Hey there, time traveller!
This article was published 28/4/2013 (1187 days ago), so information in it may no longer be current.
The Whiteshell Cottagers Association welcomes the idea of a long-term strategy for the management of Manitoba's provincial parks, as announced March 8 by Conservation Minister Gord Mackintosh.
Sadly, at their recent annual general meeting, members found many aspects of the plan ill-advised. For example, it speaks volumes that this important announcement came as a complete surprise to the association, the largest single user group of the provincial parks.
The Manitoba Parks Act requires stakeholder input into decision making, and as citizens with deep interests in management of the parks, we have long encouraged ongoing collaboration between government and users for parks planning. Our hopes have fallen on deaf ears, and we are now faced with what seems to be a done deal. WCA is deeply offended by both the process and content of this strategic plan.
We reject the minister's assertion that cottagers have been "enjoying" a 15-year freeze on fees. To the contrary, the past decade has been marked by cuts in services to cottagers; docks left dangerously rotting; roads in dangerous condition (rutted, rarely graded and unprotected from dust); navigation hazards left unmarked, etc.
We may be paying the same amount for our leases and services, but the benefits we derive from them have been melting away -- not what we would call a freeze. The ultimate kick in the pants came last year, when after years of indecision, Conservation formally ended its traditional practice of including park entry as part of cottagers' lease fees. Not a big-dollar item, but imagine your reaction if you held a long-term lease on an apartment and the landlord suddenly began charging you for an entrance fee to the building?

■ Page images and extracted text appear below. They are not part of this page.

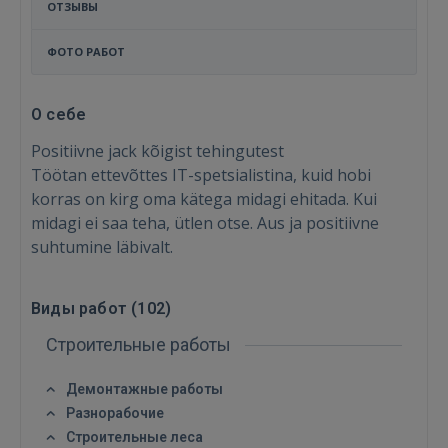
ОТЗЫВЫ
ФОТО РАБОТ
О себе
Positiivne jack kõigist tehingutest
Töötan ettevõttes IT-spetsialistina, kuid hobi
korras on kirg oma kätega midagi ehitada. Kui
midagi ei saa teha, ütlen otse. Aus ja positiivne
suhtumine läbivalt.
Виды работ (
102
)
Строительные работы
Демонтажные работы
Разнорабочие
Строительные леса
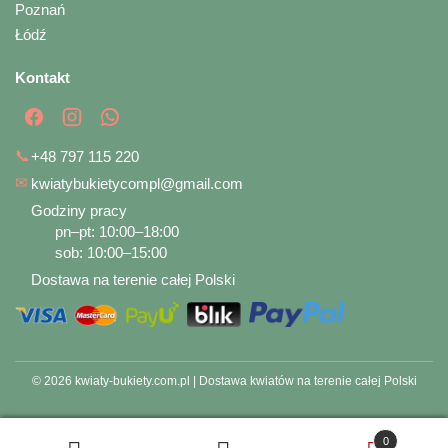
Poznań
Łódź
Kontakt
📞
+48 797 115 220
✉
kwiatybukietycompl@gmail.com
Godziny pracy
pn–pt: 10:00–18:00
sob: 10:00–15:00
Dostawa na terenie całej Polski
© 2026 kwiaty-bukiety.com.pl | Dostawa kwiatów na terenie całej Polski
0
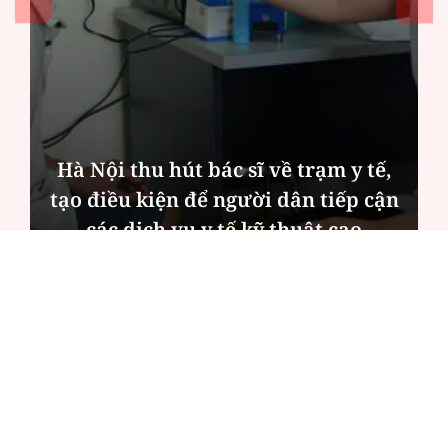
Hà Nội thu hút bác sĩ về trạm y tế,
tạo điều kiện để người dân tiếp cận
các dịch vụ y tế kỹ thuật cao
ĐỌC NHIỀU
Công an Hà Nội xử lý loạt quán game hoạt
động xuyên đêm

A critical part of the minister's strategy is a new formula for contributions to park operations from cottagers, campers and businesses. These contributions are set to increase from the current 30 per cent to at least 50 per cent of total inputs. According to the plan, an average cottager will see increases of about $2,000 per year. This is a frightening prospect, especially for low- or fixed-income cottagers, of whom there are many. We fear that if this draconian increase is implemented, many cottagers will be forced to sell.
Typically however, and this is the crux of the problem, the minister is unwilling to reveal the reasons and calculations that lead to these proposed new tax and service rates. While several years of level rates suggest some increase might be reasonable, the appropriate amount of that raise remains an open question. Without opening his books to show the relative costs of delivered services, the minister's citing of higher rates in municipalities neighbouring parks could just be and apples-and-oranges comparison.
The contention, expressed in a recent Free Press editorial that "cottagers should pay full freight," though expressed in a divisive way, is not far from the position of the WCA, as long as "full freight" implies "fair share." We support the idea of user-pay but with a major caveat: We, and other users, have a right to know what we are paying for.
The WCA fully supports the declared intention of the minister for a fair and transparent balance between user fees and the cost to taxpayers. But where is the data to support the idea that 50 per cent of park expenditures directly benefits cottagers, campers and businesses? Will the projected increases simply offset a decrease in the government contribution? Or will they improve the services provided to cottagers, campers and businesses? We simply don't know, and can't know, until we have a look at a detailed financial breakdown of park expenditures.
In 2005, our association launched a successful civil action against Manitoba Conservation on the grounds it failed to meet the specific transparency requirements of the Parks Act. Since then, the WCA has been waiting for Manitoba Conservation to provide users and leaseholders with annual reports and budgets for parks expenditures, as the law, and we, demand. How else could anyone test the minister's contention of "fair balance" between users' and government financial contributions?
Our membership is a slice of Manitoba's general population, white collar and blue, beginning families and retired couples. For every extravagant dwelling there are many modest cottages, often built by the owners themselves, or by their parents or grandparents, and cherished by following generations. We are united in our appreciation of the peaceful beauty of the Whiteshell, and our mission is to maintain this jewel of a park for the enjoyment of future generations. We are prepared to co-operate with the minister to resolve the ongoing problem of determining a formula for all groups to contribute their fair share for a sustainable parks system. But any solution must be inclusive, openly arrived at and based upon full disclosure of actual expenditures. The Manitoba Parks Act demands transparency and we will accept nothing less.
Tom Walker is president, Daniel Klass is president-elect of the Whiteshell Cottagers Association Inc.